### [Description of the task]
The full listing, copied exactly, is the required output.

(Records for the exercise Opens)

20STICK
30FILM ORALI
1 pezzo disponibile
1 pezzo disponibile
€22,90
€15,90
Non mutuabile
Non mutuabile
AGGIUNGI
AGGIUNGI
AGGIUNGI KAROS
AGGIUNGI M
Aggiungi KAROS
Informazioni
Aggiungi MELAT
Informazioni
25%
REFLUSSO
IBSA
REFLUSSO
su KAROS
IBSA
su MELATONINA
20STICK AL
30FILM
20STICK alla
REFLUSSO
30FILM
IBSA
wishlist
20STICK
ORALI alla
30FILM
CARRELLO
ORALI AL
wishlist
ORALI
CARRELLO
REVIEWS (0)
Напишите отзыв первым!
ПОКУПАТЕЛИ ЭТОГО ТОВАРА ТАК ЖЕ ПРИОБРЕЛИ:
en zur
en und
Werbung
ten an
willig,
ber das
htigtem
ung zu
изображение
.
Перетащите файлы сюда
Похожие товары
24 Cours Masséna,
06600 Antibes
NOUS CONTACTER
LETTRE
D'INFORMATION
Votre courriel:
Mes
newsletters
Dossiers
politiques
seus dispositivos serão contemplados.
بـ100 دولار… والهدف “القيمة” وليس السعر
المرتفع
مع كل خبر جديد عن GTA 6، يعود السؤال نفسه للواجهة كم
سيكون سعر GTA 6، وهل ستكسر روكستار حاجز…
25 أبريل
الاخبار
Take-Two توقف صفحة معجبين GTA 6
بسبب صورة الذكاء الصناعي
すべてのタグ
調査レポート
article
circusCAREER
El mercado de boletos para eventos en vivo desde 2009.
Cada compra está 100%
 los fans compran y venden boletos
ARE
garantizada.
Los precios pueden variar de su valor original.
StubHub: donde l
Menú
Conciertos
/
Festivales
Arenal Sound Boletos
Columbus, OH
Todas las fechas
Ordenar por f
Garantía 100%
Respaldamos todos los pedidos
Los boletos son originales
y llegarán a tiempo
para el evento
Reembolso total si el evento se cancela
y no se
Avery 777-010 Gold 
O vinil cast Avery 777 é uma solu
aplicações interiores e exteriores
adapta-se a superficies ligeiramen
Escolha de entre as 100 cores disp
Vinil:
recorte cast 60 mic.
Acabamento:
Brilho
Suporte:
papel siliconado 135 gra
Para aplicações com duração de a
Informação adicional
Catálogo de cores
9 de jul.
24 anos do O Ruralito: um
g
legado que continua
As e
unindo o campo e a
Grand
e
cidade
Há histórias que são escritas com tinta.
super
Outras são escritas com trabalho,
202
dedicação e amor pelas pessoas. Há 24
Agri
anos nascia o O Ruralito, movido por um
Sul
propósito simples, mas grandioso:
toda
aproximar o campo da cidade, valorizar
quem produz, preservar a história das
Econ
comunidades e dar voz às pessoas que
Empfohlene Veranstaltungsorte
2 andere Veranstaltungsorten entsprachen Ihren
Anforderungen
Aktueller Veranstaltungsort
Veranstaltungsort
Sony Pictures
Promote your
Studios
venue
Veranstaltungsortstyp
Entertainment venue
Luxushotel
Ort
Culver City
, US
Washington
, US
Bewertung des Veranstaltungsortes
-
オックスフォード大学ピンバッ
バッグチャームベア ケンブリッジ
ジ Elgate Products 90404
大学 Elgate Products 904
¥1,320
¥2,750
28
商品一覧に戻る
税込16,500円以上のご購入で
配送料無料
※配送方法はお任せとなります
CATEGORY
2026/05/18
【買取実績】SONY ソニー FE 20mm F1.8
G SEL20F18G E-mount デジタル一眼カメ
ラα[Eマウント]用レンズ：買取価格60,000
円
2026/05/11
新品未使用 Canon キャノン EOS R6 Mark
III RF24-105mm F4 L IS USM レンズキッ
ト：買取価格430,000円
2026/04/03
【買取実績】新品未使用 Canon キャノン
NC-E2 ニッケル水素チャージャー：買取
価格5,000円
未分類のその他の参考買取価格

(Records for the exercise Closes)

### [Written response]
20STICK
30FILM ORALI
1 pezzo disponibile
1 pezzo disponibile
€22,90
€15,90
Non mutuabile
Non mutuabile
AGGIUNGI
AGGIUNGI
AGGIUNGI KAROS
AGGIUNGI M
Aggiungi KAROS
Informazioni
Aggiungi MELAT
Informazioni
25%
REFLUSSO
IBSA
REFLUSSO
su KAROS
IBSA
su MELATONINA
20STICK AL
30FILM
20STICK alla
REFLUSSO
30FILM
IBSA
wishlist
20STICK
ORALI alla
30FILM
CARRELLO
ORALI AL
wishlist
ORALI
CARRELLO
REVIEWS (0)
Напишите отзыв первым!
ПОКУПАТЕЛИ ЭТОГО ТОВАРА ТАК ЖЕ ПРИОБРЕЛИ:
en zur
en und
Werbung
ten an
willig,
ber das
htigtem
ung zu
изображение
.
Перетащите файлы сюда
Похожие товары
24 Cours Masséna,
06600 Antibes
NOUS CONTACTER
LETTRE
D'INFORMATION
Votre courriel:
Mes
newsletters
Dossiers
politiques
seus dispositivos serão contemplados.
بـ100 دولار… والهدف “القيمة” وليس السعر
المرتفع
مع كل خبر جديد عن GTA 6، يعود السؤال نفسه للواجهة كم
سيكون سعر GTA 6، وهل ستكسر روكستار حاجز…
25 أبريل
الاخبار
Take-Two توقف صفحة معجبين GTA 6
بسبب صورة الذكاء الصناعي
すべてのタグ
調査レポート
article
circusCAREER
El mercado de boletos para eventos en vivo desde 2009.
Cada compra está 100%
 los fans compran y venden boletos
ARE
garantizada.
Los precios pueden variar de su valor original.
StubHub: donde l
Menú
Conciertos
/
Festivales
Arenal Sound Boletos
Columbus, OH
Todas las fechas
Ordenar por f
Garantía 100%
Respaldamos todos los pedidos
Los boletos son originales
y llegarán a tiempo
para el evento
Reembolso total si el evento se cancela
y no se
Avery 777-010 Gold 
O vinil cast Avery 777 é uma solu
aplicações interiores e exteriores
adapta-se a superficies ligeiramen
Escolha de entre as 100 cores disp
Vinil:
recorte cast 60 mic.
Acabamento:
Brilho
Suporte:
papel siliconado 135 gra
Para aplicações com duração de a
Informação adicional
Catálogo de cores
9 de jul.
24 anos do O Ruralito: um
g
legado que continua
As e
unindo o campo e a
Grand
e
cidade
Há histórias que são escritas com tinta.
super
Outras são escritas com trabalho,
202
dedicação e amor pelas pessoas. Há 24
Agri
anos nascia o O Ruralito, movido por um
Sul
propósito simples, mas grandioso:
toda
aproximar o campo da cidade, valorizar
quem produz, preservar a história das
Econ
comunidades e dar voz às pessoas que
Empfohlene Veranstaltungsorte
2 andere Veranstaltungsorten entsprachen Ihren
Anforderungen
Aktueller Veranstaltungsort
Veranstaltungsort
Sony Pictures
Promote your
Studios
venue
Veranstaltungsortstyp
Entertainment venue
Luxushotel
Ort
Culver City
, US
Washington
, US
Bewertung des Veranstaltungsortes
-
オックスフォード大学ピンバッ
バッグチャームベア ケンブリッジ
ジ Elgate Products 90404
大学 Elgate Products 904
¥1,320
¥2,750
28
商品一覧に戻る
税込16,500円以上のご購入で
配送料無料
※配送方法はお任せとなります
CATEGORY
2026/05/18
【買取実績】SONY ソニー FE 20mm F1.8
G SEL20F18G E-mount デジタル一眼カメ
ラα[Eマウント]用レンズ：買取価格60,000
円
2026/05/11
新品未使用 Canon キャノン EOS R6 Mark
III RF24-105mm F4 L IS USM レンズキッ
ト：買取価格430,000円
2026/04/03
【買取実績】新品未使用 Canon キャノン
NC-E2 ニッケル水素チャージャー：買取
価格5,000円
未分類のその他の参考買取価格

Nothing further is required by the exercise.